Kerpen/Hürth. Am vergangenen Samstag fand der vierte Lauf der Kart Challenge Kerpen auf dem Erftlandring in Manheim statt. Pünktlich um 10 Uhr konnte Kathrin Augustin ihre ersten Runden drehen.
Die Bedingungen waren nicht ideal. Mal war es trocken, auf einem
Teil der Strecke jedoch feucht, und zwischendurch regnete es dann
auch wieder kräftig.

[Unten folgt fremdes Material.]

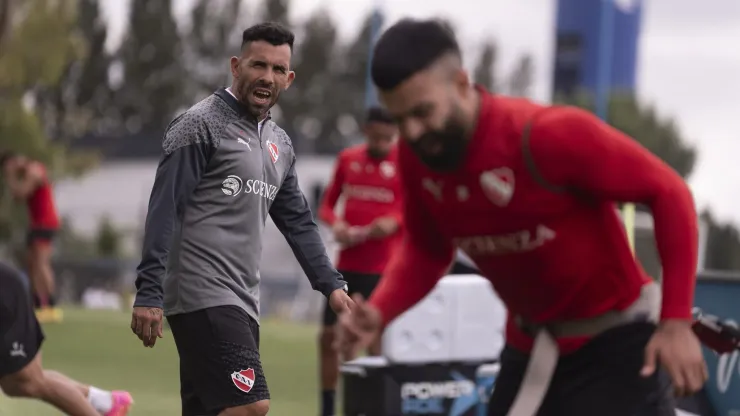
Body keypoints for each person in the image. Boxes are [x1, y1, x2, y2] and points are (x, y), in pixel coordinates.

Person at [337, 18, 707, 416]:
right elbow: (428, 250)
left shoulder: (547, 135)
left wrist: (675, 322)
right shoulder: (417, 156)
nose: (411, 131)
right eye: (401, 119)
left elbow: (669, 192)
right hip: (529, 348)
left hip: (613, 347)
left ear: (461, 84)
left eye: (424, 112)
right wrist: (380, 310)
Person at [131, 22, 354, 416]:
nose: (267, 77)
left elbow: (298, 222)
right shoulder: (199, 125)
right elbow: (164, 208)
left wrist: (331, 285)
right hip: (201, 293)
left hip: (244, 298)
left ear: (290, 78)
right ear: (236, 66)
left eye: (278, 69)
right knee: (251, 405)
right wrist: (149, 290)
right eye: (258, 65)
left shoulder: (280, 144)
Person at [316, 106, 401, 416]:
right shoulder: (349, 159)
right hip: (346, 268)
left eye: (388, 138)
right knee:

Unter diesen Bedingungen das
richtige Setup für das empfindliche Rennkart zu finden,
war auch für die Schrauber besonders anspruchsvoll.

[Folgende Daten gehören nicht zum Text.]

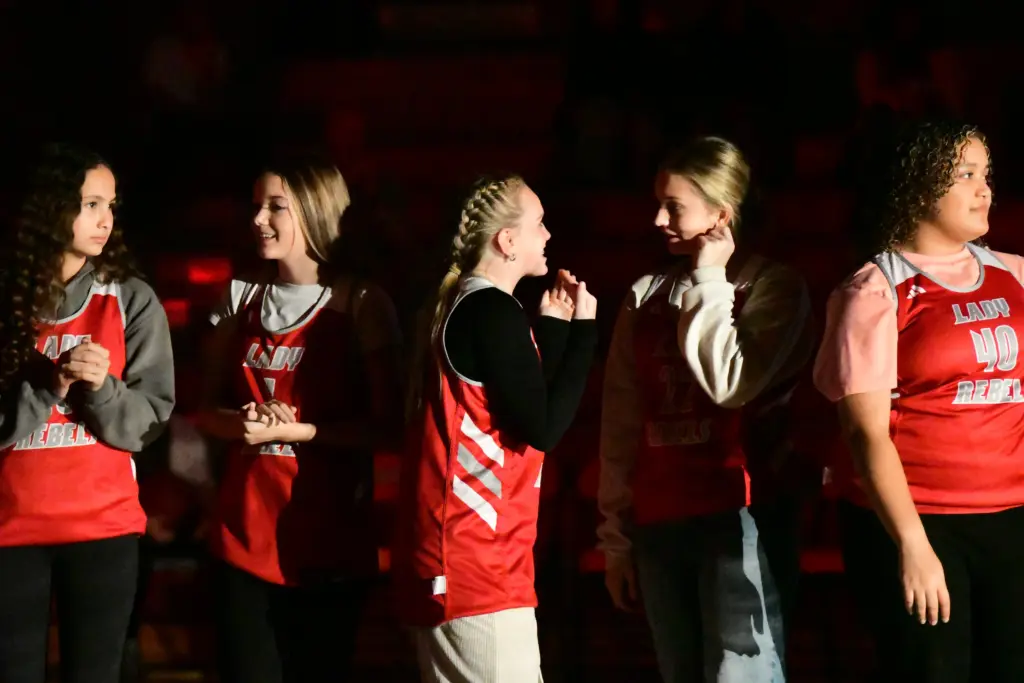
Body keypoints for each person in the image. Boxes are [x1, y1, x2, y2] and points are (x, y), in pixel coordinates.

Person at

Das komplette Training am Samstag war jedoch
'für die Katz', da am Sonntag, dem eigentlichen
Renntag, schon wieder ganz andere Bedingungen
vorherrschten. Zu Beginn des Qualifying hatte
Kathrin dann sogar "total verwachst". Startplatz 13
war alles andere als ideal. Und dann fing es auch noch an
zu regnen und sie konnte keine Position gutmachen.

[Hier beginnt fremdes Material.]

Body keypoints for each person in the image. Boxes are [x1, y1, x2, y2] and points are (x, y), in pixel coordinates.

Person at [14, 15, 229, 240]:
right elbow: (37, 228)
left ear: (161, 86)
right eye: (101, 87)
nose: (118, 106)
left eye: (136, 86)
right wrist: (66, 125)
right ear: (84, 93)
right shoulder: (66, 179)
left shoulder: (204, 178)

Es folgte der zweite Lauf. "Hier hatten wir uns schon ganz gut
eingeschossen, durften uns aber aufgrund des Zeittrainings nur auf
der 13. Position in die Startaufstellung stellen", analysierte
Kathrin nach dem Rennen. Nach wenigen Kurven war sie
auf Rang zehn vorgefahren, sichtbar schneller als die
Vorausfahrenden, kam sie aber nicht vorbei und fuhr an
der Stoßstange des Vordermannes klebend als 10. über die
Ziellinie.
Pünktlich zum dritten Lauf öffnete Petrus
schließlich alle Schleusen und es
schüttete wie aus Kübeln auf den Erftlandring
nieder.
Für Kathrin Augustin endete dieser Lauf mit Rang 11.
Unter trockenen Bedingungen ist das Hürther Talent schon
"recht flott" unterwegs ist, während Kathrin im
Regen noch Erfahrung sammeln muss. Das Ziel, in der Tabelle nach
vorne zu kommen, hat sie am Wochenende in Kerpen
verfehlt. Immerhin konnte sie ihren 10. Platz halten.